My Riesling education

Our man in Germany discovers dry gems of the Rheingau

While Calgary is fast becoming an international city sadly we still lack a few of the touches that cities like Montreal and Toronto enjoy — direct flights to Paris for example. So that means having to pick between flying to another metropolitan Canadian hub or choosing a different destination like Frankfurt or London. For me I usually go with Frankfurt and although I believe Germany to be one of Europe’s most beautiful countries the general lack of interest in her wines back home means it’s low on the totem pole when it comes to visiting wine regions.

My original plan was to get out of Germany straight away and begin my two weeks in France by making the drive to Champagne the moment we landed. But nine-and-a-half hours of Air Canada had taken its toll on me. Rather than risk death in a fiery crash on the autobahn I decided a night of recharging my batteries in Germany might be better idea.

Frankfurt is only a half-hour outside of the Rheingau arguably Germany’s most famous wine region. So I thought why not hang out there? At least in wine country I could find some decent eats and slurp some of the local juice to help forget my Air Canada woes.

The beauty of the area grabbed me as I guided my rental car through narrow winding roads en route to the sleepy town of Erbach. The rapeseed was glowing yellow between the vines that had just woken up from their long hibernation finally offering their bright green buds to the sun.

The Rheingau has a palpable energy to it — the vines follow the vast Rhine River in neat rows like soldiers waiting for orders. Wine is never far from its peoples’ minds as they constantly consider how they can change their methods to improve its quality.

Famished I pulled into a restaurant to meet a winemaker friend and we soon got caught up while pouring over the wine list’s considerable options. Coming to an agreement we presented our choice to the proprietor who then weighed in. We debated for another five minutes. Finally we settled on two wines just to keep everyone happy. People here take wine seriously.

While I do profess a secret love of German wines I do not pretend to be an expert on them so I welcomed this opportunity to further my understanding.

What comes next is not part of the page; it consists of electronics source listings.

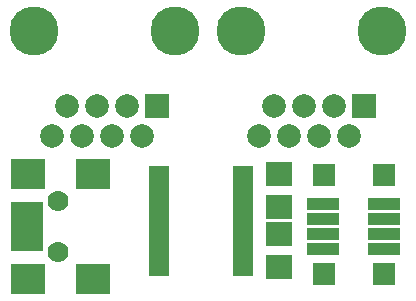
<source format=gts>
G04 (created by PCBNEW-RS274X (2011-07-08)-stable) date Wed 10 Aug 2011 06:35:13 PM EDT*
G01*
G70*
G90*
%MOIN*%
G04 Gerber Fmt 3.4, Leading zero omitted, Abs format*
%FSLAX34Y34*%
G04 APERTURE LIST*
%ADD10C,0.006000*%
%ADD11R,0.090900X0.082900*%
%ADD12C,0.163700*%
%ADD13R,0.079100X0.079100*%
%ADD14C,0.079100*%
%ADD15R,0.075000X0.075000*%
%ADD16R,0.106600X0.043600*%
%ADD17R,0.070000X0.036000*%
%ADD18R,0.111000X0.039000*%
%ADD19R,0.118000X0.099000*%
%ADD20C,0.070000*%
G04 APERTURE END LIST*
G54D10*
G54D11*
X58200Y-41641D03*
X58200Y-42759D03*
G54D12*
X56962Y-36900D03*
X61635Y-36900D03*
G54D13*
X61050Y-39400D03*
G54D14*
X60550Y-40400D03*
X60050Y-39400D03*
X59550Y-40400D03*
X59050Y-39400D03*
X58550Y-40400D03*
X58050Y-39400D03*
X57550Y-40400D03*
G54D12*
X50062Y-36900D03*
X54735Y-36900D03*
G54D13*
X54150Y-39400D03*
G54D14*
X53650Y-40400D03*
X53150Y-39400D03*
X52650Y-40400D03*
X52150Y-39400D03*
X51650Y-40400D03*
X51150Y-39400D03*
X50650Y-40400D03*
G54D15*
X61700Y-41700D03*
X61700Y-45000D03*
G54D16*
X59676Y-42650D03*
X59676Y-43150D03*
X59676Y-43650D03*
X59676Y-44150D03*
X61723Y-44150D03*
X61723Y-43650D03*
X61723Y-43150D03*
X61723Y-42650D03*
G54D17*
X54200Y-41550D03*
X54200Y-41800D03*
X54200Y-42060D03*
X54200Y-42320D03*
X54200Y-42570D03*
X54200Y-42830D03*
X54200Y-43090D03*
X54200Y-43340D03*
X54200Y-43600D03*
X54200Y-43850D03*
X54200Y-44110D03*
X54200Y-44370D03*
X54200Y-44620D03*
X54200Y-44880D03*
X57000Y-44880D03*
X57000Y-44620D03*
X57000Y-44380D03*
X57000Y-44110D03*
X57000Y-43850D03*
X57000Y-43600D03*
X57000Y-43340D03*
X57000Y-43090D03*
X57000Y-42830D03*
X57000Y-42570D03*
X57000Y-42320D03*
X57000Y-42060D03*
X57000Y-41800D03*
X57000Y-41550D03*
G54D18*
X49815Y-43090D03*
X49815Y-42780D03*
X49815Y-43400D03*
X49815Y-43710D03*
G54D19*
X52020Y-45150D03*
X49850Y-45150D03*
X49850Y-41650D03*
X52020Y-41650D03*
G54D18*
X49815Y-44020D03*
G54D20*
X50830Y-44265D03*
X50830Y-42535D03*
G54D11*
X58200Y-44759D03*
X58200Y-43641D03*
G54D15*
X59700Y-41700D03*
X59700Y-45000D03*
M02*

</source>
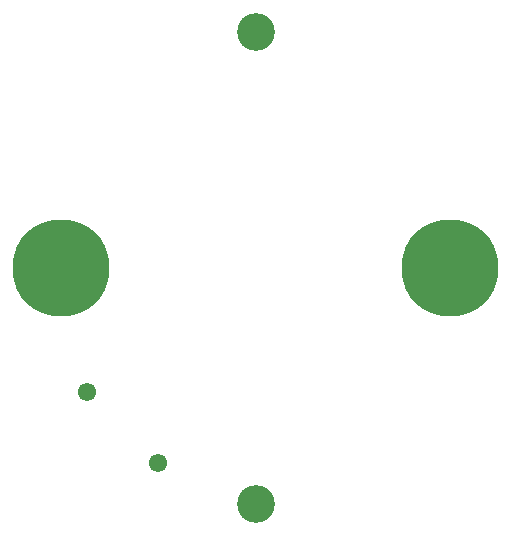
<source format=gts>
G04*
G04 #@! TF.GenerationSoftware,Altium Limited,Altium Designer,20.1.8 (145)*
G04*
G04 Layer_Color=8388736*
%FSTAX43Y43*%
%MOMM*%
G71*
G04*
G04 #@! TF.SameCoordinates,4CD76DC4-311B-4E25-801D-5A3FBB03E2DD*
G04*
G04*
G04 #@! TF.FilePolarity,Negative*
G04*
G01*
G75*
%ADD10C,8.203*%
%ADD11C,3.203*%
%ADD12C,1.553*%
D10*
X0082433Y0074549D02*
D03*
X0115433D02*
D03*
D11*
X0098997Y0094549D02*
D03*
Y0054549D02*
D03*
D12*
X0090683Y0058049D02*
D03*
X0084683Y0064049D02*
D03*
M02*

</source>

I happened to stumble into Germany during the white asparagus season and our menu was littered with a variety of ways to consume it. I settled on a simple preparation — blanched with a sidecar of drawn butter to pour over it. It turned out to be a good choice. We had only just finished our beers and begun to sip the wine before the asparagus arrived. But the wine’s laser-beam acidity and bone-dry finish had already captured my attention.

Asparagus is a notoriously hard dish to pair with wine so my expectations for a sublime match were low. I smothered the large white thumbs with a sickly amount of butter — like a kid dumping syrup on pancakes — and tucked into my first bite. The simple yet magical combination left a thick layer of buttery fat clinging to the sides of my mouth so I reached for my glass to clear it away. The acidity of the wine that had been so startling earlier was the perfect foil refreshing my mouth and revealing subtle flavours in the food. It was one of those magical wine and food moments you’re lucky to get a few times in your life. I extended my stay another night and spent my time climbing hills examining soils and remarking on the amazing micro-climates along the river’s edge.

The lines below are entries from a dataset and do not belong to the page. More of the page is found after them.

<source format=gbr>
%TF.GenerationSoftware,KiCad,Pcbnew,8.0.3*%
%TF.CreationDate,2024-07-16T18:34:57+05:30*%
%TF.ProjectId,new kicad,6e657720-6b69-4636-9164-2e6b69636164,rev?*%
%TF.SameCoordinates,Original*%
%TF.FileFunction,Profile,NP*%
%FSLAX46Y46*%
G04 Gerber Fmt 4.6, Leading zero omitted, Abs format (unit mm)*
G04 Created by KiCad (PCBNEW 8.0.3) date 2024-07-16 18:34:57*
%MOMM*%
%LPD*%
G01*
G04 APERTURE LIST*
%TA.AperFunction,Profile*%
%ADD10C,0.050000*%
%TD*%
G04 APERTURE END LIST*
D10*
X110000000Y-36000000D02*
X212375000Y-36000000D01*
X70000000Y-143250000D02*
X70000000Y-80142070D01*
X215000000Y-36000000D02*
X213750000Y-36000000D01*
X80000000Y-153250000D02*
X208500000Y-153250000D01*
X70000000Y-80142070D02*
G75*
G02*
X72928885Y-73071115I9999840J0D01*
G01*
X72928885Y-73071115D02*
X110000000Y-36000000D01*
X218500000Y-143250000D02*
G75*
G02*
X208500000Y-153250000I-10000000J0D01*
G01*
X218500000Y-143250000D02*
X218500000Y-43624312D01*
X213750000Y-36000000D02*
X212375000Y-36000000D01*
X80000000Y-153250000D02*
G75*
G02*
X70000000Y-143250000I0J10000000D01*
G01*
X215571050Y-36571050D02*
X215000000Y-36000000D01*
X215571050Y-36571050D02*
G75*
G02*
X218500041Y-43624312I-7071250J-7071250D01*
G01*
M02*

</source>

Unlike many of my friends I like sweet wine from time to time but I was surprised to learn that in the Rheingau up to 85 per cent of all the wines produced are dry. The subtleties of each vineyard are easily tasted here as there is really only one grape to deal with — Riesling.

I ate as much food and sampled as much wine as possible in the subsequent 24 hours and was continually shocked at how these powerful dry white wines seemed to go with everything I ate — from Schnitzel in paprika and cream sauce to local fish and game dishes.

There really isn’t a better wine to go with food than Riesling and strangely I probably would never have discovered that if you could fly from Calgary to Paris. Lucky me.

Editor’s note: Oops. After going to press with this story we discovered you can indeed fly direct to Paris — via Air Transat. Luckily Kevin didn’t know this or he might not have ended up discovering the abundance of quality wines in the Rheingau. Still apologies for the inaccuracy.